一位醫生俯身站在手術床上方, 將一根長長的導線送入你的身體, 從腹股溝一直通到心臟。 這時的你意識清醒、渾身舒服, 但心裡未必平靜。

在近半個世紀的時間裡, 心臟病專家一直在開展血管成形術(angioplasty)和經皮冠脈介入術(percutaneous coronary intervention, 簡稱 PCI )。 這類心臟支架手術的目的是打通患者阻塞硬化的動脈, 從而逆轉並改善心臟病的症狀。

到了今天, 單是在美國, 一年就要做大約 100 萬台這類的手術。 在大約 45 分鐘的時間裡, 盤旋在病人上方的心臟病專家一邊觀看螢幕上的 X 射線實況圖像, 一邊指揮導線通過血管、進入心臟、最終到達冠狀動脈。

接著他將一隻小型氣囊沿導線送入血管, 在其中充氣, 強行張開血管的狹窄部位。 氣囊的外面還套有一層金屬管道, 它隨著氣囊一道擴張, 最終撐住血管, 而這層管道就稱為「支架」。

手術完成, 根據 X 射線圖像的顯示, 血管的情況會立刻好轉:狹窄的部分變寬了, 血液也能自由流動了。

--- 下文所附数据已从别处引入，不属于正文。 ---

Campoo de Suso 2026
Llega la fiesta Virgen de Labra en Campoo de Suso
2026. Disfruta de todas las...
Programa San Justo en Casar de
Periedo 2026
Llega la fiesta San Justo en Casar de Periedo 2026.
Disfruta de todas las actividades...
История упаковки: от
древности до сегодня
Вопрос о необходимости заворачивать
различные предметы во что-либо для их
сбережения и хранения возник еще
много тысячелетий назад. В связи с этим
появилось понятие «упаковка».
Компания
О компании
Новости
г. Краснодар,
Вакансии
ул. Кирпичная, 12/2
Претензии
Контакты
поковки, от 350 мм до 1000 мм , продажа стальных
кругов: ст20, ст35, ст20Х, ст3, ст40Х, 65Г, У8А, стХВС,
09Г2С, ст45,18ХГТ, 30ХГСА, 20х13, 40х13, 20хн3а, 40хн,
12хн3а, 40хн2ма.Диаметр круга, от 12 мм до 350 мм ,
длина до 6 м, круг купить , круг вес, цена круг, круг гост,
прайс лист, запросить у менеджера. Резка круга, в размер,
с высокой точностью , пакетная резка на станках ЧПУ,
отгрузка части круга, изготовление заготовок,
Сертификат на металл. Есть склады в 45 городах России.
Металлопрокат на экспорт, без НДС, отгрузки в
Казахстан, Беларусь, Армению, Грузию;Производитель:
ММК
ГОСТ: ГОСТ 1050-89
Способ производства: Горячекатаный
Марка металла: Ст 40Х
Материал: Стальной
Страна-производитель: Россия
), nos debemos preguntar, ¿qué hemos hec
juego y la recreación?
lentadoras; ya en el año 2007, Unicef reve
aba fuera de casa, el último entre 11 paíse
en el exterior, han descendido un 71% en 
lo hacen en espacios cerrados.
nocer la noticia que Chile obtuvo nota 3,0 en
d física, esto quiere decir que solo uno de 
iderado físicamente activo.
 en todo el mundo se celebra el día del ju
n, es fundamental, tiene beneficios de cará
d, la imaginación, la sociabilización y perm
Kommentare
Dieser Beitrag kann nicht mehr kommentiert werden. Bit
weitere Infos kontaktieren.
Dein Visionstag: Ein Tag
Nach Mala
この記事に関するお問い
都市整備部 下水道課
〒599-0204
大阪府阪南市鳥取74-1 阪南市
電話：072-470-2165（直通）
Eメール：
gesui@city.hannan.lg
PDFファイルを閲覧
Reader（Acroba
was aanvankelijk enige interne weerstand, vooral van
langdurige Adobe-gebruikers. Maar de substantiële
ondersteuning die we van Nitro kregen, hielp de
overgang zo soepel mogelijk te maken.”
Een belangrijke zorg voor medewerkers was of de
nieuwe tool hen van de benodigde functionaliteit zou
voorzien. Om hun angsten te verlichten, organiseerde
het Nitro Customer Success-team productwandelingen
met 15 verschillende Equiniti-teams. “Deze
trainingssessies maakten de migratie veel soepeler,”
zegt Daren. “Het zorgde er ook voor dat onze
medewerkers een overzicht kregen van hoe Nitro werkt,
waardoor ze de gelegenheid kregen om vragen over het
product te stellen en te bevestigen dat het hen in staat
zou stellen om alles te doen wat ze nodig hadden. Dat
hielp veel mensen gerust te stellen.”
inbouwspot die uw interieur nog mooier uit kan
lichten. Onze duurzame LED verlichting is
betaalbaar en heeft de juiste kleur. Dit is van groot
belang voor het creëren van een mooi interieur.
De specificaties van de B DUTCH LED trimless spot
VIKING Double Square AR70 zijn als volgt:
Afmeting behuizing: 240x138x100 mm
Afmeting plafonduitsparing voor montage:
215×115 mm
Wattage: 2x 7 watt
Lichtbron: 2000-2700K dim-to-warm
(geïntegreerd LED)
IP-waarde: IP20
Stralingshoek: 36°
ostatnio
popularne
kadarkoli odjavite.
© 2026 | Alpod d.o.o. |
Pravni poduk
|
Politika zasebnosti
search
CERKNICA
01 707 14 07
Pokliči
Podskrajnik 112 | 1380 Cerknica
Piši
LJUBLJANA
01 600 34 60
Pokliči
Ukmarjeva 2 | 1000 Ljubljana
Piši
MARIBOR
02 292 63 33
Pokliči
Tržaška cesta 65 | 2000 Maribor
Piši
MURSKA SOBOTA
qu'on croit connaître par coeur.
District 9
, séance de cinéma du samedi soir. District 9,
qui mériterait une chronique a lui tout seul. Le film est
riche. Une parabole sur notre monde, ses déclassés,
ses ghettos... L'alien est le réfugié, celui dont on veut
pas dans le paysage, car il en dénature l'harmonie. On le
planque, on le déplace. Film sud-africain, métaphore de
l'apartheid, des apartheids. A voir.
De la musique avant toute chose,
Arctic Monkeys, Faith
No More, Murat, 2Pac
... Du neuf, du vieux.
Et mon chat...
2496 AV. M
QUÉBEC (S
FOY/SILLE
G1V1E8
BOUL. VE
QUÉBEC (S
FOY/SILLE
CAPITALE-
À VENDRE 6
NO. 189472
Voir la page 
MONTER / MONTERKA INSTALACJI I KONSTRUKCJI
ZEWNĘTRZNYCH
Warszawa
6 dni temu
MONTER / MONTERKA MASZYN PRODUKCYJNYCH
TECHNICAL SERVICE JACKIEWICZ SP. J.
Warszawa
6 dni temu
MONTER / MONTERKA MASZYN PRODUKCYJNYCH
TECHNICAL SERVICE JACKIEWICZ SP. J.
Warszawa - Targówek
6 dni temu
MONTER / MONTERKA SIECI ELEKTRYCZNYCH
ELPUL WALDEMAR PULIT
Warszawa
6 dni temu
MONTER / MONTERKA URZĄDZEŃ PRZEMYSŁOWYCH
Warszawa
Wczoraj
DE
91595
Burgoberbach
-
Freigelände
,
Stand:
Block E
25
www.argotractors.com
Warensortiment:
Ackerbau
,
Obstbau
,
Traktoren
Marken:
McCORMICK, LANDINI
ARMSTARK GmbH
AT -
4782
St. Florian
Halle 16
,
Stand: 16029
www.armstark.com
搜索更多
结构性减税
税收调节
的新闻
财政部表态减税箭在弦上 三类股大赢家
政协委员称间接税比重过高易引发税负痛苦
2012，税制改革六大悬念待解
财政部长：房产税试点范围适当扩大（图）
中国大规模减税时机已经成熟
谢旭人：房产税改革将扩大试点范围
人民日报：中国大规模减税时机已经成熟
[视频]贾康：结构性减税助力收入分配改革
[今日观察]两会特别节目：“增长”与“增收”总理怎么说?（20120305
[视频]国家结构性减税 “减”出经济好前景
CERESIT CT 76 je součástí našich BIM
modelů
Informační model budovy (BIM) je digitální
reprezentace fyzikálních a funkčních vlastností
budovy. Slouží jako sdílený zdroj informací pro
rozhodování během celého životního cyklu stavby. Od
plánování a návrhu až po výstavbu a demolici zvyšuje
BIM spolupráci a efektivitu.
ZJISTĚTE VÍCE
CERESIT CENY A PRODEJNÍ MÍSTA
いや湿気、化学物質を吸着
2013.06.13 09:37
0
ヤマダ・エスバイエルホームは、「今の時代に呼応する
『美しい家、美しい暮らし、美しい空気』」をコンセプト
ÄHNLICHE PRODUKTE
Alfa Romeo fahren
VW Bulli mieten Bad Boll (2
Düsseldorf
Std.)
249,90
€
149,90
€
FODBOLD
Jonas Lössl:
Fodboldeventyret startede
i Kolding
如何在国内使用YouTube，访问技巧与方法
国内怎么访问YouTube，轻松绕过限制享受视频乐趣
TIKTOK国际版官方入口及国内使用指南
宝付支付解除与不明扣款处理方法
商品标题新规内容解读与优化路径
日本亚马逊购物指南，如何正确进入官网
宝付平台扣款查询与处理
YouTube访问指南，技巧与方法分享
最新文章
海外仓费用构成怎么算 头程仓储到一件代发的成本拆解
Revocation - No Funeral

「當我們告訴病人:瞧, 我們幫你疏通好了, 他們馬上會體驗到顯著的改善。 」肯塔基州路易斯維爾的心臟電生理學家約翰·曼卓拉(John Mandrola)說道。

他和許多醫生都見證過病人在術後的好轉:他們自稱胸痛減少了, 人更精神了, 耐力更強了, 還體會到了「各種好處」。

梅奧醫學中心(Mayo Clinic)的網站這樣向讀者介紹了血管成形術:動脈粥樣硬化是脂肪斑在你的心血管中緩慢堆積形成的。

當服藥或改變生活方式已經無法改善你的心臟健康, 或者你有突發心臟疾病、胸痛加劇(心絞痛)或其他症狀, 你的醫生就可能建議你接受血管成形術。

然而, 根據最近發表的一項研究, 醫生或許開錯了方子。 這項發表在《柳葉刀》(The Lancet)雜誌上的研究資料顯示, 對於冠狀動脈嚴重阻塞的患者, 手術並不能緩解心絞痛(而這正是全世界每年近 50 萬台 PCI 手術的目的), 也不能增強患者在跑步機上的運動能力。

醫學史上最令人失望的新聞?

在經過四十年時間、數百萬台手術和幾十億美元的投入之後, 今天的醫生卻開始對這種常見手術產生了懷疑, 他們問道:在大多數非急救病例身上, 手術的療效是否被大大高估了?再進一步,

手術究竟有沒有療效?

不過, 有許多病人和醫生都一口咬定它真的有效。 曼卓拉就描述了一個典型的病例:一位病人感到胸痛, 心臟應力試驗也顯示他有心臟疾病, 醫生因此建議他接受心導管插入術。 病人問了朋友, 也上網查了資料, 得知醫生一旦找到阻塞點, 就會將它「疏通」。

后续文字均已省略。